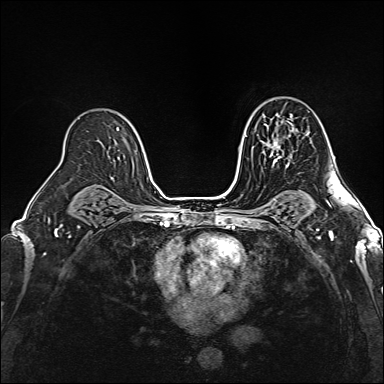
Breast MRI (dynamic contrast-enhanced), one axial slice; slice 105 of 160 in the series (ordered by position); dynamic contrast-enhanced series, time point 2 of 6 at this slice position (early post-contrast); 1.5 T; TE 2.4 ms, TR 5.2 ms; 1 mm slice thickness; 384 × 384 image matrix, field of view 300 × 300 mm. Female patient.
Structures marked on this image (semi-automatically segmented with operator editing):
- enhancing-tissue mask used for the functional tumour volume (all voxels passing the contrast-enhancement thresholds inside the analysis volume; usually the tumour): bounding box (x1, y1, x2, y2) in pixels: (269, 126, 294, 166)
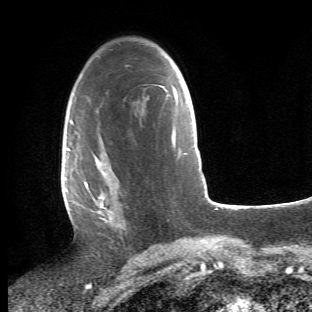
Breast MRI (dynamic contrast-enhanced), one axial slice; position 30 of 66 along the scan axis; cropped to one breast; dynamic contrast-enhanced series, time point 2 of 6 at this slice position (early post-contrast); 1.5 T; TE 4.2 ms, TR 8.5 ms; 312 × 312 image matrix, field of view 183 × 183 mm. Female patient.
Structures marked on this image (semi-automatic segmentation, software-assisted and operator-edited):
- enhancing-tissue mask used for the functional tumour volume (all voxels passing the contrast-enhancement thresholds inside the analysis volume; usually the tumour): box from (x=68, y=112) to (x=129, y=234) px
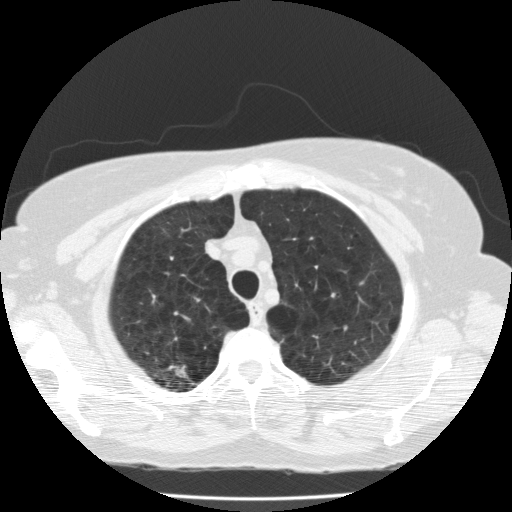
Chest CT (low-dose screening protocol), one axial image, second annual screen, lung window (W 1500 / L -600 HU), 2 mm slice thickness, standard (soft-tissue) reconstruction kernel (FC10), 120 kVp, slice 30 of 174 in the series, 512 × 512 image matrix, field of view 337 × 337 mm. Female participant, aged 59 years at enrolment. Current smoker at enrolment.
Lesion marked by an expert reader, bounding box (x1, y1, x2, y2) in pixels: (147, 355, 207, 399). Reader record for this screening exam (exam-level; its link to the box is not recorded): non-calcified nodule or mass ≥4 mm, right upper lobe, 11 × 6 mm, spiculated (stellate) margins, soft tissue attenuation, pre-existing on the prior screen: yes; interval growth: no. Official screen result: positive, no significant change: stable abnormalities potentially related to lung cancer, unchanged since the prior screening exam. Participant outcome: lung cancer diagnosed 490 days after this screen (after the third annual screen) — adenocarcinoma, NOS, right upper lobe, poorly differentiated (G3), stage IA (AJCC 6th edition), 20 mm at pathology.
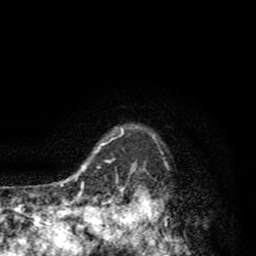
Breast MRI (dynamic contrast-enhanced), one axial slice. Position 72 of 80 along the scan axis. Cropped to one breast. Dynamic contrast-enhanced series, time point 2 of 8 at this slice position (early post-contrast). 1.5 T. TE 2.6 ms, TR 6.1 ms. 256 × 256 image matrix, field of view 160 × 160 mm. Female patient.
Structures marked on this image (semi-automatic segmentation, software-assisted and operator-edited):
- enhancing-tissue mask used for the functional tumour volume (all voxels passing the contrast-enhancement thresholds inside the analysis volume; usually the tumour): bounding box (x1, y1, x2, y2) in pixels: (110, 126, 170, 256)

------------------------------------------------------------------------

Exactly repeat the lines from the line that contains "Breast MRI (dynamic contrast-enhanced), one axial slice." to the end of the entries, both included, and leave out all other lines.

ANSWER TO THIS PROBLEM ▸
Breast MRI (dynamic contrast-enhanced), one axial slice. Position 72 of 80 along the scan axis. Cropped to one breast. Dynamic contrast-enhanced series, time point 2 of 8 at this slice position (early post-contrast). 1.5 T. TE 2.6 ms, TR 6.1 ms. 256 × 256 image matrix, field of view 160 × 160 mm. Female patient.
Structures marked on this image (semi-automatic segmentation, software-assisted and operator-edited):
- enhancing-tissue mask used for the functional tumour volume (all voxels passing the contrast-enhancement thresholds inside the analysis volume; usually the tumour): bounding box (x1, y1, x2, y2) in pixels: (110, 126, 170, 256)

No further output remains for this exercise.